*** Opening WORKING DATA ***

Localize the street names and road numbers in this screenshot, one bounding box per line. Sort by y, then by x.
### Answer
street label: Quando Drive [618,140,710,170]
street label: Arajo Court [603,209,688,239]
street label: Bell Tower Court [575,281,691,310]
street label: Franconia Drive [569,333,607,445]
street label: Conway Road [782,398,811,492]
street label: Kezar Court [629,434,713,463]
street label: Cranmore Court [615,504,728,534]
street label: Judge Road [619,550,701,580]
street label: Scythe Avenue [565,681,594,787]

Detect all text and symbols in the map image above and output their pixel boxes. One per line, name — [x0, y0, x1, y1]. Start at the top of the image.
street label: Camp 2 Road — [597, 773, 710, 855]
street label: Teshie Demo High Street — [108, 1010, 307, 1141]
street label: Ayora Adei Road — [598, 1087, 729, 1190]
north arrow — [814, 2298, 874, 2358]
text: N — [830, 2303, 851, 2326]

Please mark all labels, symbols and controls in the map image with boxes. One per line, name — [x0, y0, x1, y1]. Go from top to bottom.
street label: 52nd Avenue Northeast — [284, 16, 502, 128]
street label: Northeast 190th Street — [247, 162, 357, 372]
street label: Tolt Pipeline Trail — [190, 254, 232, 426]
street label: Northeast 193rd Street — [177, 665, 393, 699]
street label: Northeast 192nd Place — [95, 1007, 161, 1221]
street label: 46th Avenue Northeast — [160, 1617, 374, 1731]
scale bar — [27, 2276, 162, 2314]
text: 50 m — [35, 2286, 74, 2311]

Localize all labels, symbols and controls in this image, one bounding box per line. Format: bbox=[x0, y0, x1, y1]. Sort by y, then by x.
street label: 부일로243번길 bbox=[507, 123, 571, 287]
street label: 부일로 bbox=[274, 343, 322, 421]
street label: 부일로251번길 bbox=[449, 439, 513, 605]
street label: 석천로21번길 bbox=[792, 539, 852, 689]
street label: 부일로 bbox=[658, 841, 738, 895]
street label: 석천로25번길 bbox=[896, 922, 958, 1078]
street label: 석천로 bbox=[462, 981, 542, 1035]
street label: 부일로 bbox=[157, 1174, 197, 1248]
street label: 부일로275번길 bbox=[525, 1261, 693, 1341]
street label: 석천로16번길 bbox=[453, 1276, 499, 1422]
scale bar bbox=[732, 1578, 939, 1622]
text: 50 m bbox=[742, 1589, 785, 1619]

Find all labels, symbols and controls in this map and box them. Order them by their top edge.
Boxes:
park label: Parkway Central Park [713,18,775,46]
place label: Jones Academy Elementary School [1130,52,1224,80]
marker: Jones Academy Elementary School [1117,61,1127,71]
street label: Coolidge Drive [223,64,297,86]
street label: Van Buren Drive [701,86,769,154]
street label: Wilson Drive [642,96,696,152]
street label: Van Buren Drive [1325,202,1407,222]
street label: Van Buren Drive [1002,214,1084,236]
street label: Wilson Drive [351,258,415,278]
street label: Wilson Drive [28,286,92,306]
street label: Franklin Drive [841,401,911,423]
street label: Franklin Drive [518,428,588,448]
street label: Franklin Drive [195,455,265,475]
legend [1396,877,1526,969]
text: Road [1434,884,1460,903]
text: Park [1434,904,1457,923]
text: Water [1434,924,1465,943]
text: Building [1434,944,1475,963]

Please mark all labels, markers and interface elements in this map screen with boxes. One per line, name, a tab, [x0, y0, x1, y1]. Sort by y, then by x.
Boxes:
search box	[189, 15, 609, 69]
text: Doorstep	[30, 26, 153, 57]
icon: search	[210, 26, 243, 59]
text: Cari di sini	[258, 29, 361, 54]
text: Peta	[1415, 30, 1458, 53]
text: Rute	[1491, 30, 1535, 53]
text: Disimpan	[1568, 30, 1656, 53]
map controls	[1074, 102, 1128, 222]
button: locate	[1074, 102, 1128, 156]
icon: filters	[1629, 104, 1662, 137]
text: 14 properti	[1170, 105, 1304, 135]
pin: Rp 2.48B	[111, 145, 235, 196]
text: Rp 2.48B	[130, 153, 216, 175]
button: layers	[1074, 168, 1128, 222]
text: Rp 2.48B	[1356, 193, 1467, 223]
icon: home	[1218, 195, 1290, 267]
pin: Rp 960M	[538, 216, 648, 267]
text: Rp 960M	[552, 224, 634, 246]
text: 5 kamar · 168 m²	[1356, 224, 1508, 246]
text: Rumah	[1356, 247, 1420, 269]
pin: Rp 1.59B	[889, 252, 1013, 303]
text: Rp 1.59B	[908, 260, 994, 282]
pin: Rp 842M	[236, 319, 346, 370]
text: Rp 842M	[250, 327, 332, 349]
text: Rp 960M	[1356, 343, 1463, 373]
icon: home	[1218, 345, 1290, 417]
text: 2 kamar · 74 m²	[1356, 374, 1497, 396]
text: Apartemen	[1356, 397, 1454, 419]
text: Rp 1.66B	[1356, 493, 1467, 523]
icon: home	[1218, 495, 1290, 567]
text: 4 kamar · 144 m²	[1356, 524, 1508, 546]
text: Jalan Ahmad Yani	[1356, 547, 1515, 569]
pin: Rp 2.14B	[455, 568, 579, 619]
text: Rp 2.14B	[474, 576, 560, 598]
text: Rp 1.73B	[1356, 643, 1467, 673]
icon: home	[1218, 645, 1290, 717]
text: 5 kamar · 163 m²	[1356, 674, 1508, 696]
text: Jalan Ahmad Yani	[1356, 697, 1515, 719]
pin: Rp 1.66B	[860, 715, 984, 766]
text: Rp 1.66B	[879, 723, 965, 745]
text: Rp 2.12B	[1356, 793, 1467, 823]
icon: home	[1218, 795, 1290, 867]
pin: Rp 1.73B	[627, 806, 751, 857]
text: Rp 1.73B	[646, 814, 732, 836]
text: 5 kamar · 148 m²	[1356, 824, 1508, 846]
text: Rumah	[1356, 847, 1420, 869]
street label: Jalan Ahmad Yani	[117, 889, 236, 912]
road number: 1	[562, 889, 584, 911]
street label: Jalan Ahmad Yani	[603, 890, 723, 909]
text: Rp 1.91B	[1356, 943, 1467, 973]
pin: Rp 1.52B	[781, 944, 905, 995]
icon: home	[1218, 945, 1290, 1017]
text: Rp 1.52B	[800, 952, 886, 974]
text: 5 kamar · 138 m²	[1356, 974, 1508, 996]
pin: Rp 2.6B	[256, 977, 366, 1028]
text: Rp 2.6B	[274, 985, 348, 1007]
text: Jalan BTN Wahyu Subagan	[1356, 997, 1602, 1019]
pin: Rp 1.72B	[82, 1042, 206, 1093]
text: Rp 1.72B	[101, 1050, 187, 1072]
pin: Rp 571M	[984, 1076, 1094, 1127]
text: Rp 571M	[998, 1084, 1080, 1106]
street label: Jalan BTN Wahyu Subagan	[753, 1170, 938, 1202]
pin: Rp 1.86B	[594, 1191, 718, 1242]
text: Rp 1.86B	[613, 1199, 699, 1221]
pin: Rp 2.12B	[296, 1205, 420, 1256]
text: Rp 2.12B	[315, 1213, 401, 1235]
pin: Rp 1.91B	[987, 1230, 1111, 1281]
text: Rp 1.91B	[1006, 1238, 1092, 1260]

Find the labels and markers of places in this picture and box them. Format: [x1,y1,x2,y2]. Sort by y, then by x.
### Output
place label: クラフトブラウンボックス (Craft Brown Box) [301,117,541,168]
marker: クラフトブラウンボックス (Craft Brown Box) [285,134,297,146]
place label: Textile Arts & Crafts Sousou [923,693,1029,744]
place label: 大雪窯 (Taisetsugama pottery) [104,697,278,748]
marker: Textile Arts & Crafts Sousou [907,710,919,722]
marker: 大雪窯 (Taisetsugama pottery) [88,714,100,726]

*** Closing WORKING DATA ***

▶ **WORK ORDER**
Search the records above for the string "markers" and copy each line that holds it.

▶ **FINISHED EXERCISE**
Please mark all labels, markers and interface elements in this map screen with boxes. One per line, name, a tab, [x0, y0, x1, y1]. Sort by y, then by x.
Find the labels and markers of places in this picture and box them. Format: [x1,y1,x2,y2]. Sort by y, then by x.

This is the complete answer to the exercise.